The input Start Marker
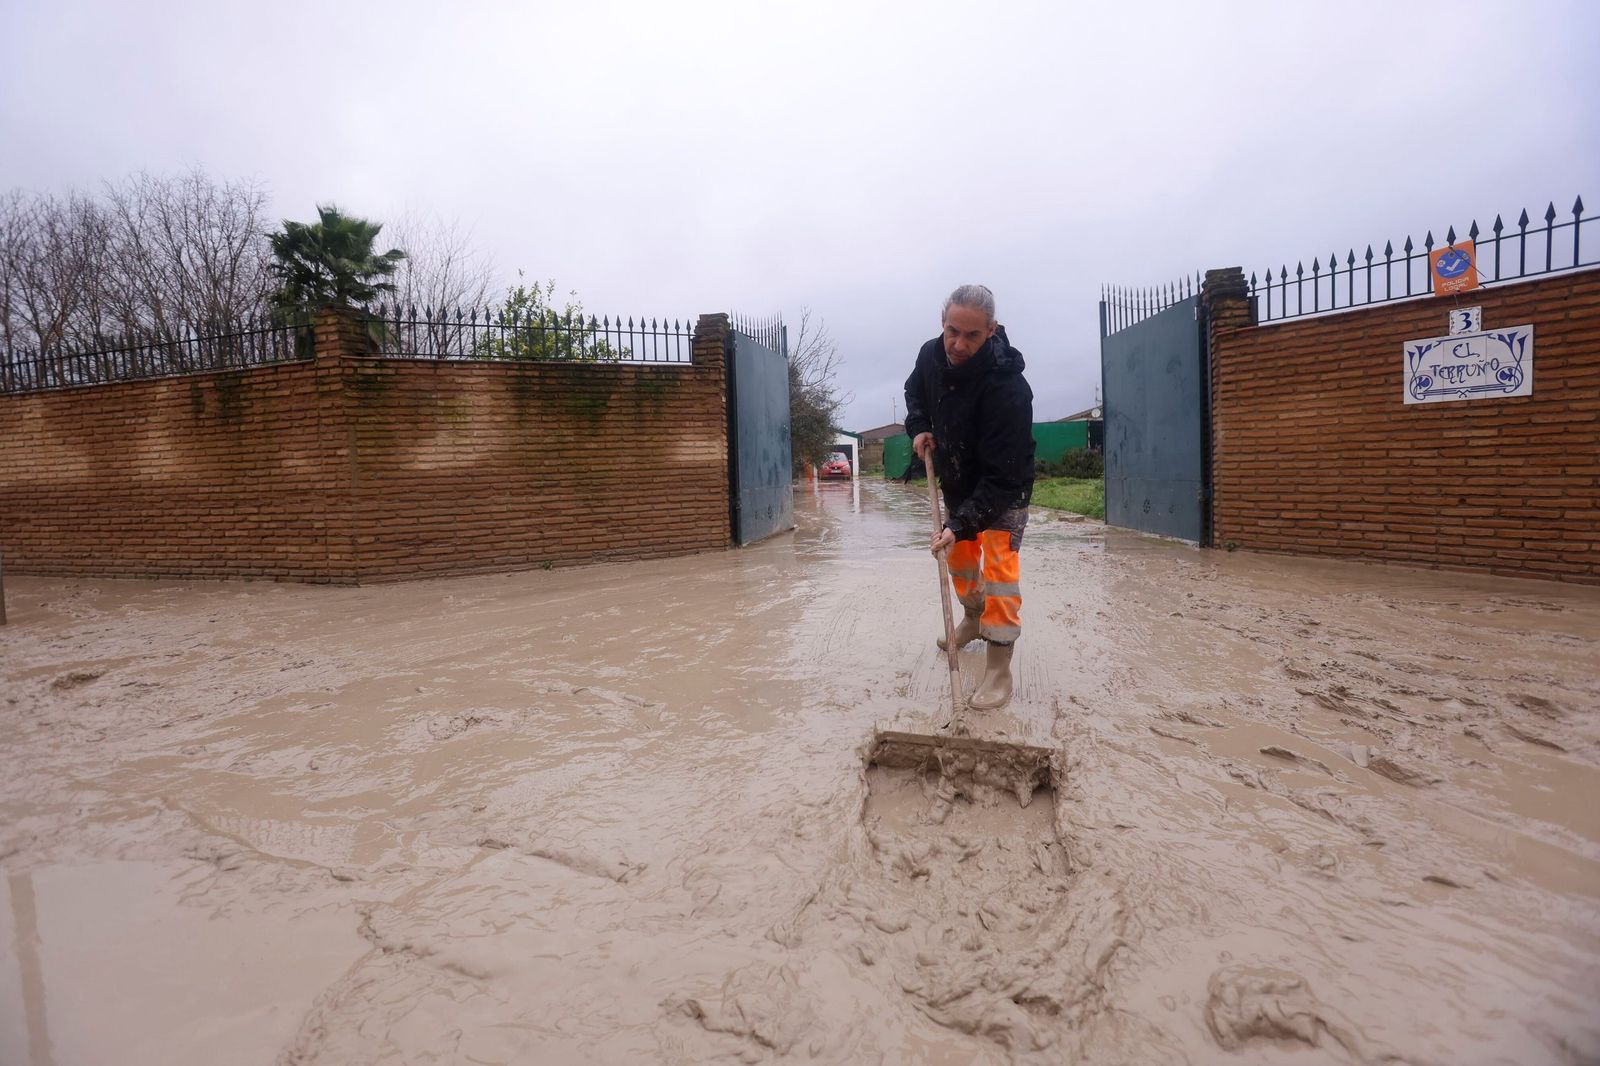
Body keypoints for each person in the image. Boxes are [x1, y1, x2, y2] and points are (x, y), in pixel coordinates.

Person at [903, 284, 1035, 710]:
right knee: (959, 560)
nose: (958, 345)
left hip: (1004, 492)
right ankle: (973, 618)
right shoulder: (930, 355)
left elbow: (1001, 479)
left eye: (972, 335)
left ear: (991, 331)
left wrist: (957, 524)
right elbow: (914, 393)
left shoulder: (1009, 389)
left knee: (999, 575)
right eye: (951, 331)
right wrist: (920, 426)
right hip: (958, 483)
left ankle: (999, 668)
The input End Marker
*Exercise details:* A word-for-word transcription of the entries above, free of images, is what is wanted.

*The completed task:*
Body keypoints for each person in the image. Boxes are [x1, y1, x2, y2] and points are (x, y), in pixel coordinates.

Person at [903, 284, 1035, 710]:
right knee: (959, 560)
nose: (958, 345)
left hip: (1004, 492)
right ankle: (973, 618)
right shoulder: (930, 355)
left elbow: (1001, 479)
left eye: (972, 335)
left ear: (991, 331)
left wrist: (957, 524)
right elbow: (914, 393)
left shoulder: (1009, 389)
left knee: (999, 575)
right eye: (951, 331)
right wrist: (920, 426)
right hip: (958, 483)
left ankle: (999, 668)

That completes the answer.